» **TASK TO CARRY OUT**:
Copy each item below word for word, reproducing every line without any change.

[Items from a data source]
··········
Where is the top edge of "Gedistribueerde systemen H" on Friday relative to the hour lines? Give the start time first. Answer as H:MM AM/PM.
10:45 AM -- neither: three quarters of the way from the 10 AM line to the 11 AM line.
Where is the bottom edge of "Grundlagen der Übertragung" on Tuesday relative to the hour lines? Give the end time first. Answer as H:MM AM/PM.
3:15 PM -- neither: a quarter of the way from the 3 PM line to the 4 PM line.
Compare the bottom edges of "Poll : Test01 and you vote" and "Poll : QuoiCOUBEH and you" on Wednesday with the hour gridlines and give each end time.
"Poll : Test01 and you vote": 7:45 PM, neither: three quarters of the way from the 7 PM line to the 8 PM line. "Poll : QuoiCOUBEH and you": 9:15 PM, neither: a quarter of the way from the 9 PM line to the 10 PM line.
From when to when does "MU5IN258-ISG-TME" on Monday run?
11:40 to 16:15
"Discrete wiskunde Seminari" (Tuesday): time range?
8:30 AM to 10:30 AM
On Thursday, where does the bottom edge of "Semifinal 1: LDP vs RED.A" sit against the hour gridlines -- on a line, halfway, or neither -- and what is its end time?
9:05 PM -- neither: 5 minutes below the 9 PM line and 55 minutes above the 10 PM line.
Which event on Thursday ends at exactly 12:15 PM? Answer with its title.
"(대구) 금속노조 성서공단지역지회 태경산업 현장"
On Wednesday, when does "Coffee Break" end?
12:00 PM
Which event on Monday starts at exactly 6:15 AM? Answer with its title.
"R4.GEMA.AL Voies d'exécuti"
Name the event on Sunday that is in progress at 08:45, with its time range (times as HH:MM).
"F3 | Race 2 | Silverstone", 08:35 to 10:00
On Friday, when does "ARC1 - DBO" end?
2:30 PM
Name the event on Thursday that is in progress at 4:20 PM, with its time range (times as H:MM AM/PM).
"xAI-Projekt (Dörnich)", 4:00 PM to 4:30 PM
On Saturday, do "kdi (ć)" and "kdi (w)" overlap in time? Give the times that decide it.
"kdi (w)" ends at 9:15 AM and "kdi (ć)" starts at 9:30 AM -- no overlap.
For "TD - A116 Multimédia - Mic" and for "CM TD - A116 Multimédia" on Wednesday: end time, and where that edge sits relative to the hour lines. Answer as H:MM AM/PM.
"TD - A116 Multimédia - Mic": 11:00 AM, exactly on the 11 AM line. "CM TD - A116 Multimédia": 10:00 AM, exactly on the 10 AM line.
··········
» **WRITTEN ANSWER**:
Where is the top edge of "Gedistribueerde systemen H" on Friday relative to the hour lines? Give the start time first. Answer as H:MM AM/PM.
10:45 AM -- neither: three quarters of the way from the 10 AM line to the 11 AM line.
Where is the bottom edge of "Grundlagen der Übertragung" on Tuesday relative to the hour lines? Give the end time first. Answer as H:MM AM/PM.
3:15 PM -- neither: a quarter of the way from the 3 PM line to the 4 PM line.
Compare the bottom edges of "Poll : Test01 and you vote" and "Poll : QuoiCOUBEH and you" on Wednesday with the hour gridlines and give each end time.
"Poll : Test01 and you vote": 7:45 PM, neither: three quarters of the way from the 7 PM line to the 8 PM line. "Poll : QuoiCOUBEH and you": 9:15 PM, neither: a quarter of the way from the 9 PM line to the 10 PM line.
From when to when does "MU5IN258-ISG-TME" on Monday run?
11:40 to 16:15
"Discrete wiskunde Seminari" (Tuesday): time range?
8:30 AM to 10:30 AM
On Thursday, where does the bottom edge of "Semifinal 1: LDP vs RED.A" sit against the hour gridlines -- on a line, halfway, or neither -- and what is its end time?
9:05 PM -- neither: 5 minutes below the 9 PM line and 55 minutes above the 10 PM line.
Which event on Thursday ends at exactly 12:15 PM? Answer with its title.
"(대구) 금속노조 성서공단지역지회 태경산업 현장"
On Wednesday, when does "Coffee Break" end?
12:00 PM
Which event on Monday starts at exactly 6:15 AM? Answer with its title.
"R4.GEMA.AL Voies d'exécuti"
Name the event on Sunday that is in progress at 08:45, with its time range (times as HH:MM).
"F3 | Race 2 | Silverstone", 08:35 to 10:00
On Friday, when does "ARC1 - DBO" end?
2:30 PM
Name the event on Thursday that is in progress at 4:20 PM, with its time range (times as H:MM AM/PM).
"xAI-Projekt (Dörnich)", 4:00 PM to 4:30 PM
On Saturday, do "kdi (ć)" and "kdi (w)" overlap in time? Give the times that decide it.
"kdi (w)" ends at 9:15 AM and "kdi (ć)" starts at 9:30 AM -- no overlap.
For "TD - A116 Multimédia - Mic" and for "CM TD - A116 Multimédia" on Wednesday: end time, and where that edge sits relative to the hour lines. Answer as H:MM AM/PM.
"TD - A116 Multimédia - Mic": 11:00 AM, exactly on the 11 AM line. "CM TD - A116 Multimédia": 10:00 AM, exactly on the 10 AM line.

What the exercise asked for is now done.